Items listed in a dataset
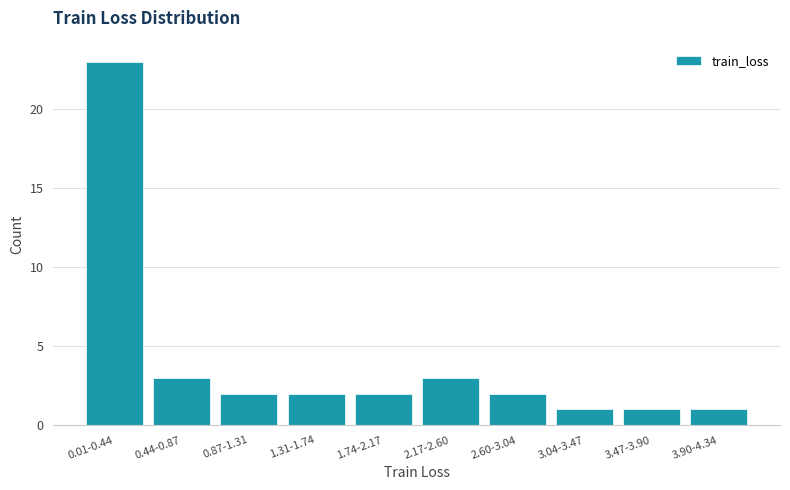

Reading right to left, list all the values displayed in this chart.

3.90-4.34=1	3.47-3.90=1	3.04-3.47=1	2.60-3.04=2	2.17-2.60=3	1.74-2.17=2	1.31-1.74=2	0.87-1.31=2	0.44-0.87=3	0.01-0.44=23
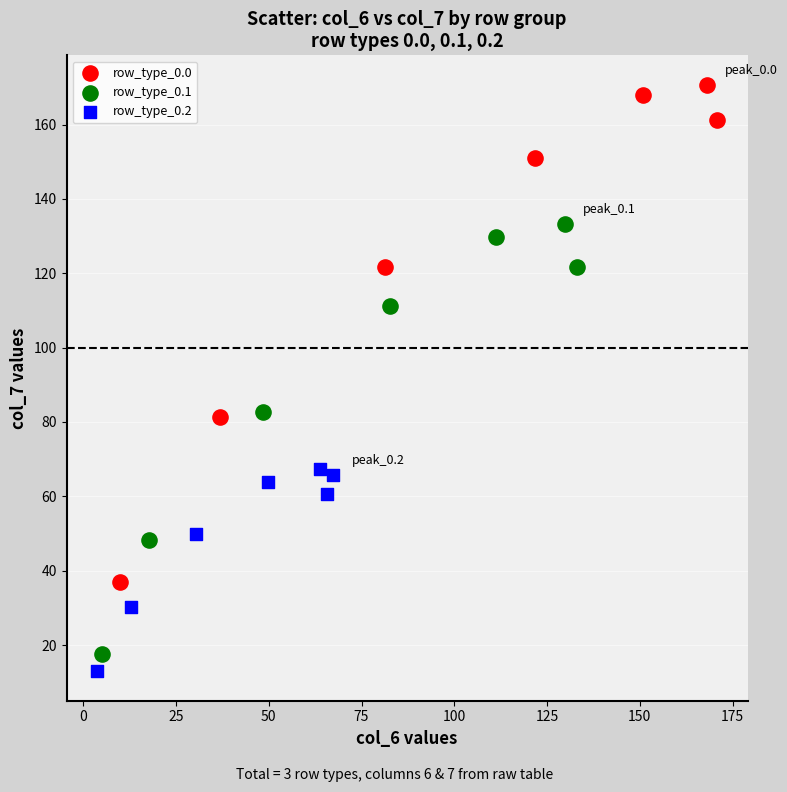

What are all the series names shown in the legend?

row_type_0.0, row_type_0.1, row_type_0.2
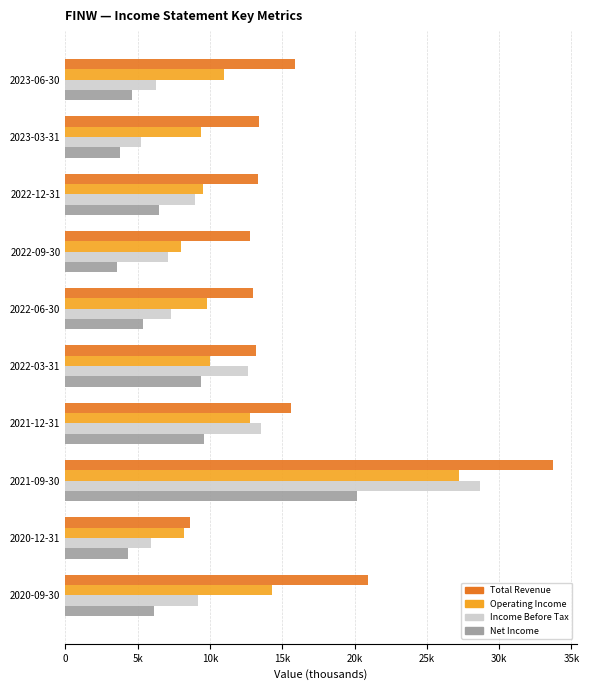

What are all the series names shown in the legend?

Total Revenue, Operating Income, Income Before Tax, Net Income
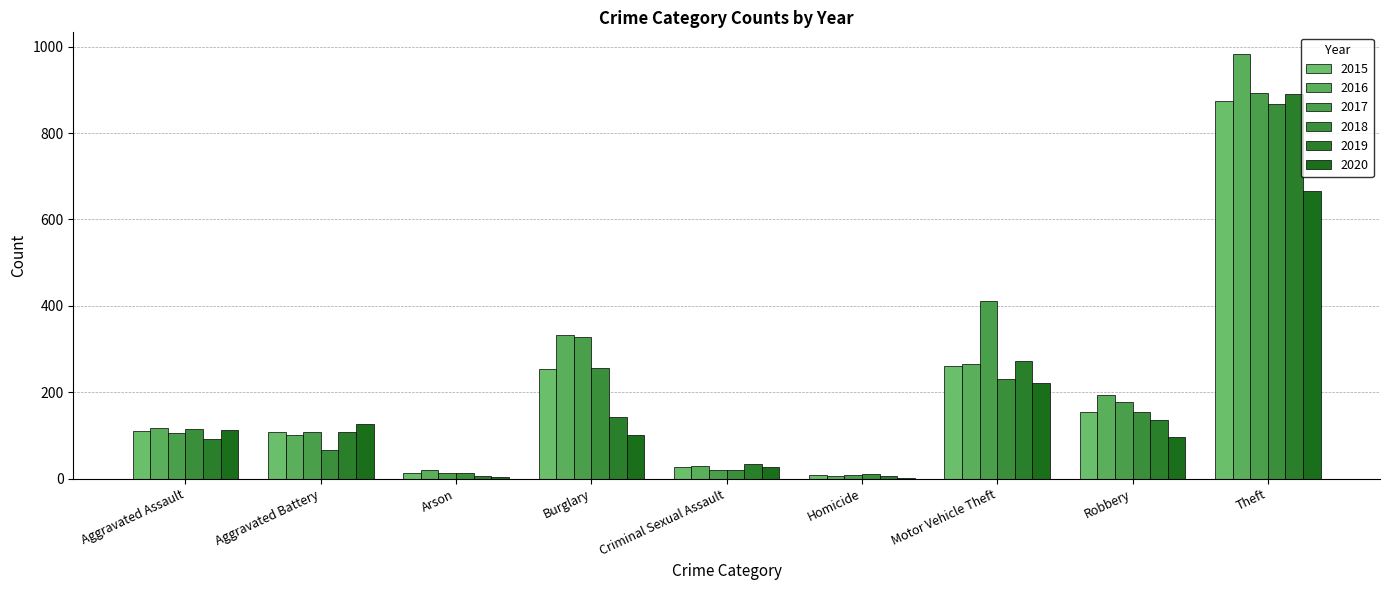

Is it true that 2015 equals 261 at Motor Vehicle Theft?

True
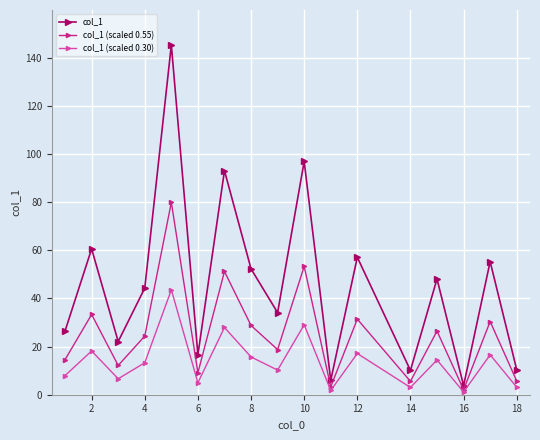

True or false: col_1 has more than 2 points higher than both neighbors.

True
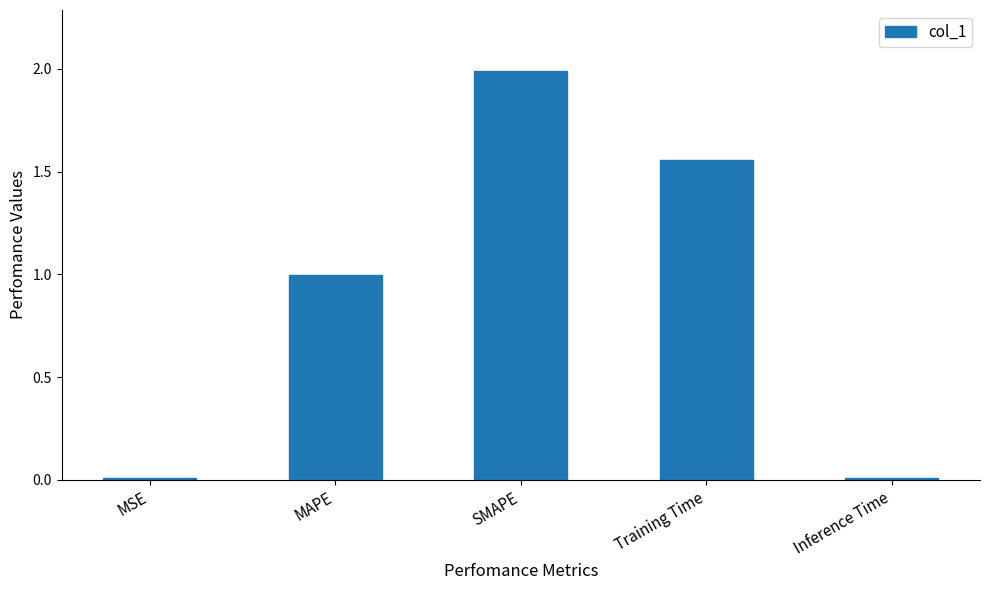

Is it true that the value at Training Time is 2.7?

False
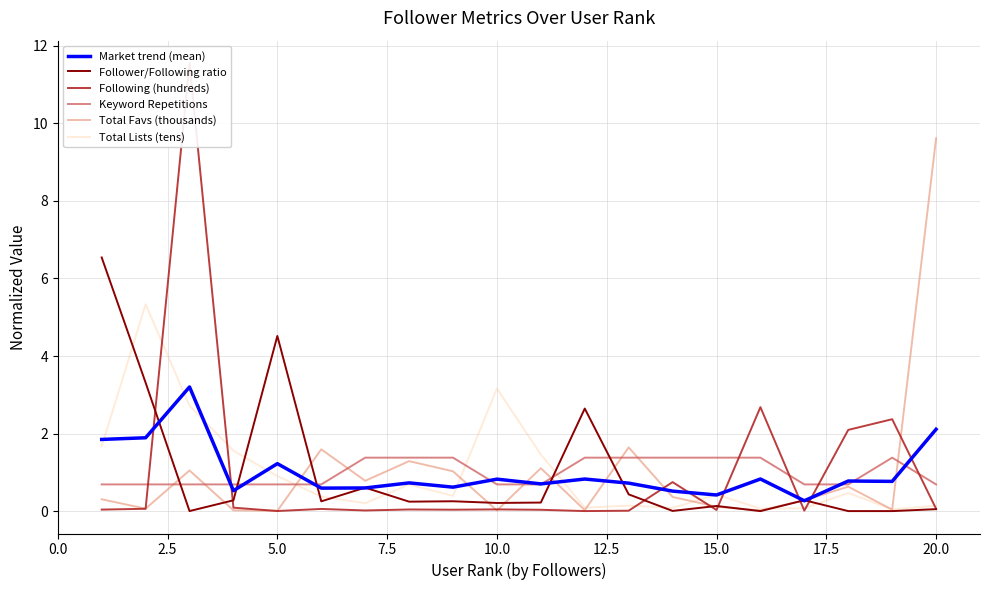

True or false: Following (hundreds) and Total Favs (thousands) intersect in this chart.

True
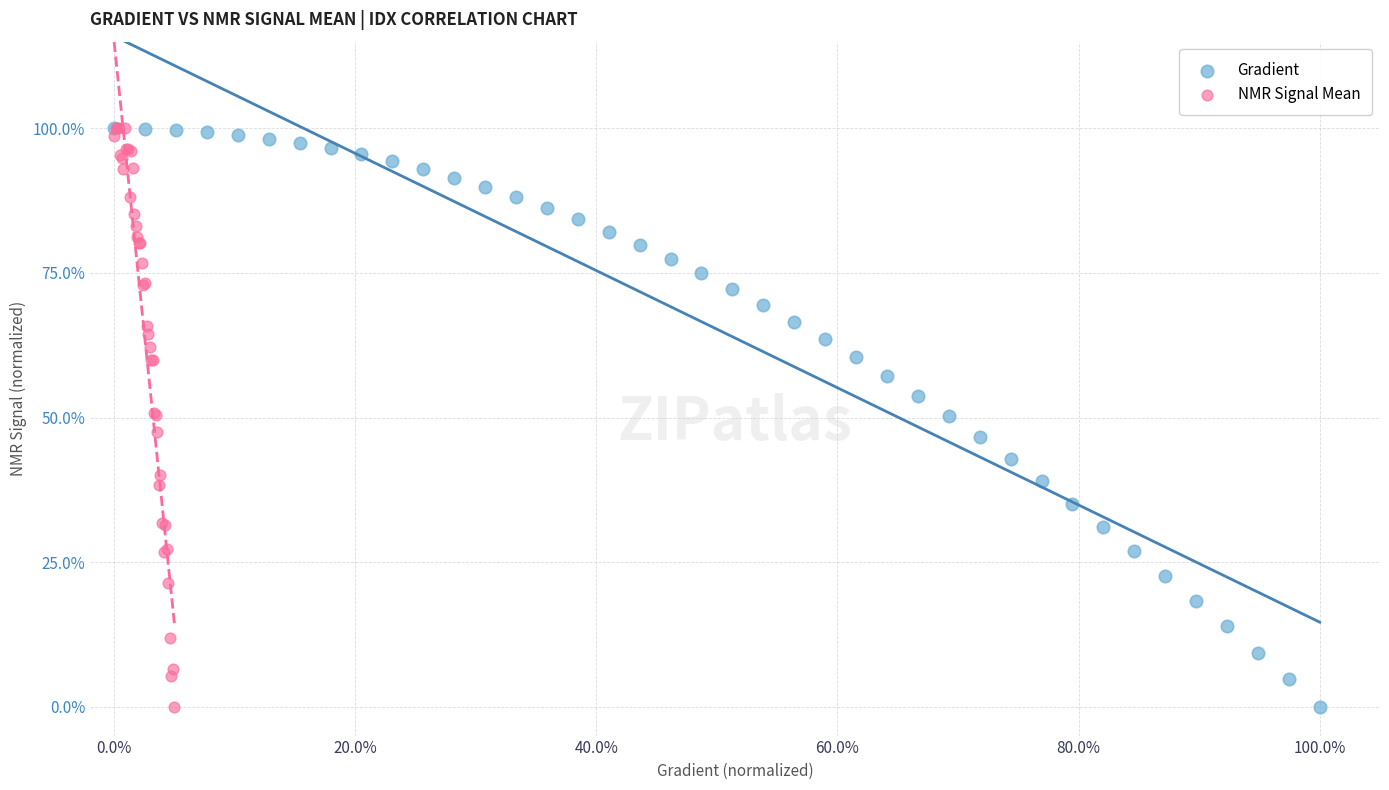

What are all the series names shown in the legend?

Gradient, NMR Signal Mean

▶ What the exercise asks
Pull every line of the listing above word for word, leaving the pictures out of your answer.

▶ Answer area
Reading right to left, list all the values displayed in this chart.

3.90-4.34=1	3.47-3.90=1	3.04-3.47=1	2.60-3.04=2	2.17-2.60=3	1.74-2.17=2	1.31-1.74=2	0.87-1.31=2	0.44-0.87=3	0.01-0.44=23

What are all the series names shown in the legend?

row_type_0.0, row_type_0.1, row_type_0.2

What are all the series names shown in the legend?

Total Revenue, Operating Income, Income Before Tax, Net Income

Is it true that 2015 equals 261 at Motor Vehicle Theft?

True

True or false: col_1 has more than 2 points higher than both neighbors.

True

Is it true that the value at Training Time is 2.7?

False

True or false: Following (hundreds) and Total Favs (thousands) intersect in this chart.

True

What are all the series names shown in the legend?

Gradient, NMR Signal Mean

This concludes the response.